Koordinator Jaringan Advokasi Tambang atau Jatam, Merah Johansyah mengkritik visi misi Jokowi - Ma'ruf Amin. Menurut Merah, visi dan misi paslon yang akan disampaikan dalam debat pilpres itu hanya akan bicara di tataran umum yang tidak spesifik menjanjikan penyelesaian terhadap berbagai kasus terhadap pengrusakan lingkungan.
Merah menyebut visi misi paslon masih sebatas formalitas. Salah satunya, ujar dia, dikarenakan banyak di antara pemilik perusahaan besar, termasuk perusahaan tambang dan batu bara, merupakan milik dari timses ataupun penyandang dana yang bercokol di belakang kubu Jokowi.
Merah mencontohkan PT Kutai Energi milik Menko Kemaritiman Luhut Binsar Panjaitan yang sudah lama menjadi sorotan lembaganya. Dia menyebut perusahaan ini bertanggung jawab atas pencemaran dan pengrusakan lingkungan di Kalimantan Timur akibat operasi tambang perusahaan yang dekat dengan permukiman warga. Sedangkan Luhut merupakan bagian dari pemerintah saat ini dan berada di belakang tim pemenangan Jokowi - Ma'ruf.
Simak: Kata Timses, Gaya Jokowi pada Debat Pilpres Kedua Bakal Berbeda
"Jadi, percuma pemerintah datang ke konvensi internasional perubahan iklim, berkomitmen menurunkan emisi laju karbon, selama batu bara masih menjadi sumber utama dalam oligarki bisnis politik," ujar Merah, kemarin.
Jatam juga menyoroti RPJMN 2014-2019 yang mematok jumlah 450 juta ton produksi batu bara.
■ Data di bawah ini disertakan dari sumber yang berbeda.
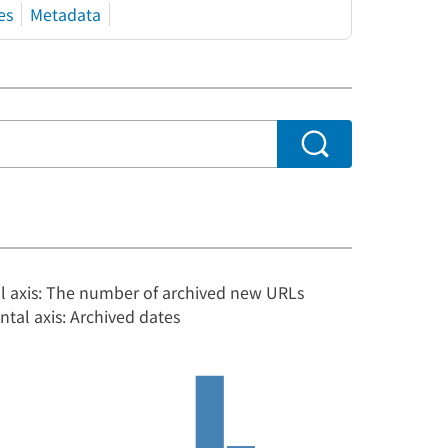
es
Metadata
al axis: The number of archived new URLs
ntal axis: Archived dates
Sementara, saat ini jumlah produksi batu bara sudah lebih dari 500 juta ton. Dia mensinyalir hal tersebut terjadi karena konflik kepentingan tersebut.
"Jadi, kalau kita lihat apa ada masa depan lingkungan hidup Indonesia bersih dari energi kotor batu bara? Nampaknya masih jauh.” Manurut Jatam, 229 anggota DPR semuanya berhubungan dengan bisnis besar seperti tambang dan batubara. Pemiliknya sebagian besar menjadi penyandang dana yang bercokol di belakang dua kandidat," ujar Merah.